TerraNetes

DEPRECATION NOTICE

This repository has been deprecated in favor of karch, a Terraform module that wraps kops, the official tool to deploy and manage Kuberenetes clusters on AWS. It isn't as opinionated as Terranetes:

One can deploy multiple cluster topology
One can choose its distribution
...

In addition you have all the power of kops to roll upgrade your cluster, the etcd deployment is (almost) guaranteed to be resilients, events and Kubernetes state are stored in distinct etcd containers, therefore, an event spawn won't threaten the health of your Kubernetes clusters, configuring RBAC is possible...

This repository won't be maintained anymore. Use it at your own risk.

TL;DR

Deploy a self-managed, production-grade Kubernetes-on-top-of-Container-Linux cluster on AWS... in one command. All you need to do is select the components you want (instance type, initial size, CoreOS AMI and channel...)

Why Terraform ?

awesome AWS support and possibility to write the same design implementation on other platforms (OpenStack, GCE & Azure)
the best infrastructure-as-code tool we found in terms of state transition, it also seems to be the one the community fell in love for
modules are a great way to reshape your Kubernetes cluster, in particular, it enables us to easily have different worker clusters with different specs (amount of RAM or disk, number of CPU cores, GPU...). We're running different types of workloads (api servers, data mining, machine learning...) and have different hardware requirements for each of these tasks. Terraform makes it easy to create specialized worker clusters... and Kubernetes to assign specialized pods on the appropriate cluster.

Why Container Linux ? (ex. CoreOS)

it's targeted at running containers, especially on top of Kubernetes
supervising tools (foreman, supervisord...) are replaced by...systemd !
no need for complex live VM provisioning tools (Ansible, Chef, Salt...)
no need to provision VM images either: one just needs to start the stable Container Linux image and put a cloud-config file in it (no packer and no need to version your VM images, CoreOS does all that for us)
automated & coordinated cluster upgrade rollouts with locksmith: one just needs to create the cluster... and let it live :)

Why Kubernetes ?

... if you ended up on this page, you already know why :)

Getting started

1 - Create TLS certificates for your cluster

First of all, you'll need to generate a root CA keypair to sign the certificates of the Kubernetes APIServer, the workers and for people who need to kubectl on your Kubernetes cluster. There's a bash script that automates the whole process here (you'll essentially need to have OpenSSL installed).

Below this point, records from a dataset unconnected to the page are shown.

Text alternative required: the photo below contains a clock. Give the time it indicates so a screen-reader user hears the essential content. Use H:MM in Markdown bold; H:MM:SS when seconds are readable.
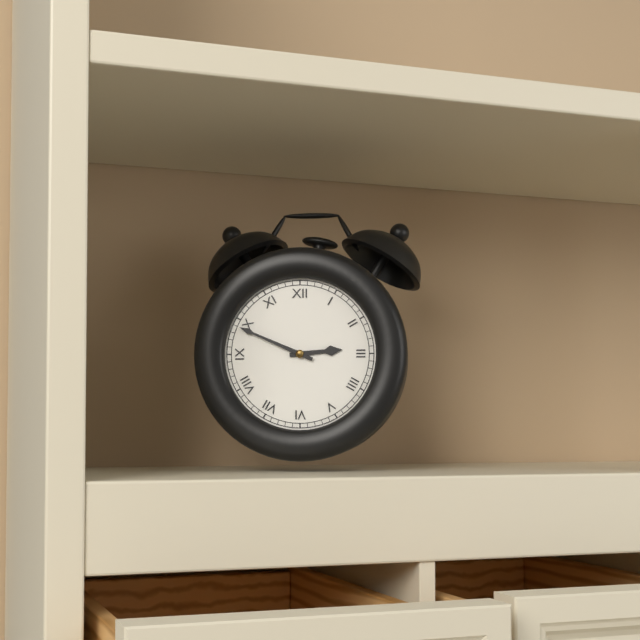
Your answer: **2:49**
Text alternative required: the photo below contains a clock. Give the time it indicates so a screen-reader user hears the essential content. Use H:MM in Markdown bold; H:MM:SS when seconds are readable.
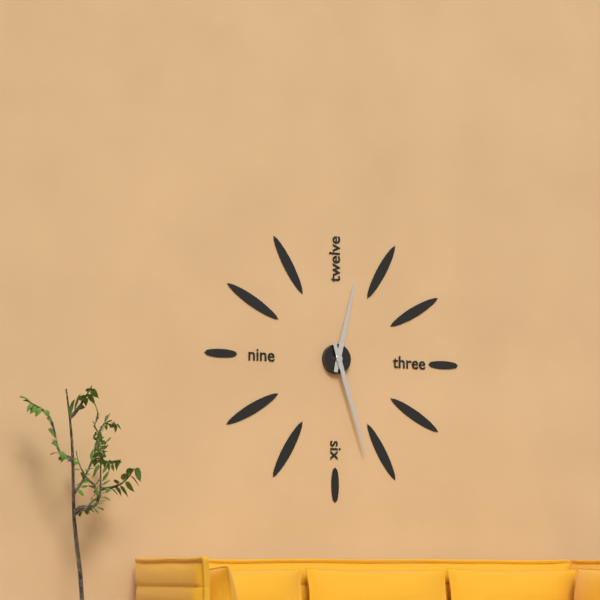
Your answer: **12:27**
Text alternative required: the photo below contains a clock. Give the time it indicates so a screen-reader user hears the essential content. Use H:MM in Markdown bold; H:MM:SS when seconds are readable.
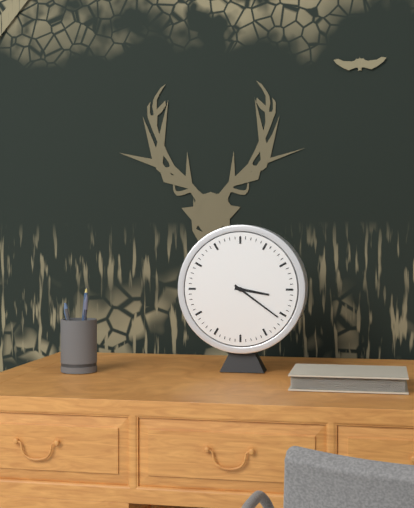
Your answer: **3:21**
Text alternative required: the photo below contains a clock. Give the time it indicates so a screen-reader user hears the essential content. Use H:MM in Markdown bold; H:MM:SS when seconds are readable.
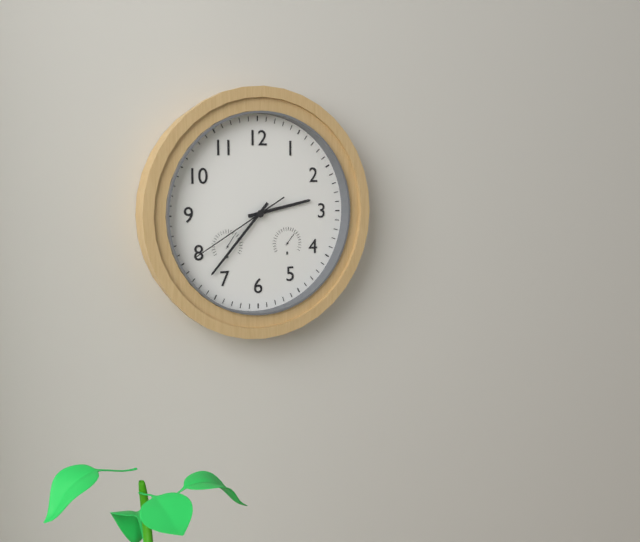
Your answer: **2:37:40**
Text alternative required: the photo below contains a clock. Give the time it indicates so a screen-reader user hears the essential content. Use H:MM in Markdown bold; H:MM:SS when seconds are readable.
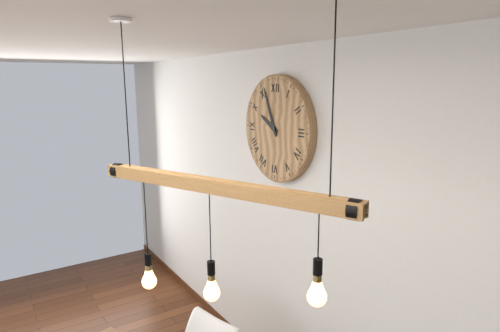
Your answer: **9:56**
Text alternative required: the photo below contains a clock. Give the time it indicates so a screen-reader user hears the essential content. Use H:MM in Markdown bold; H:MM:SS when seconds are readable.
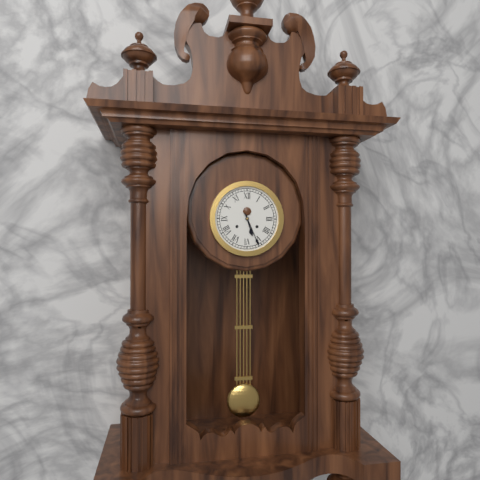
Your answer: **5:26**
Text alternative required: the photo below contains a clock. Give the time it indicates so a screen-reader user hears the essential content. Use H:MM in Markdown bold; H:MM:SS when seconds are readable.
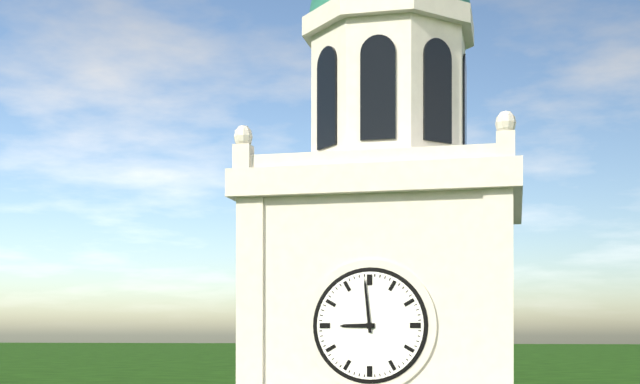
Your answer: **8:59**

./tls-gen.sh <cluster-name> <internal-domain> <k8s-service-ip>

# Example
./tls-gen.sh my-cluster my-company.int 10.1.128.1

The cluster name is the name you'll give to this VPC/Kubernetes cluster
The internal domain in the domain that will be used by routes pointing to your internal etcd and Kubernetes master ELBs. They result in an internal Route53 zone being used. It's discouraged to use your real external domain (just use the .int extension instead of .com, .io, .co etc.)
The Kubernetes service IP usually is the first IP in the range of IPs alloted to your Kubernetes services, in our design, it will always be 10.<vpc_number+1>.128.1. We'll see later what vpc_number means (IP addressing schemes are described in the "Cluster Design Principles" section of this document.

Exposing your master cluster (at your own peril...)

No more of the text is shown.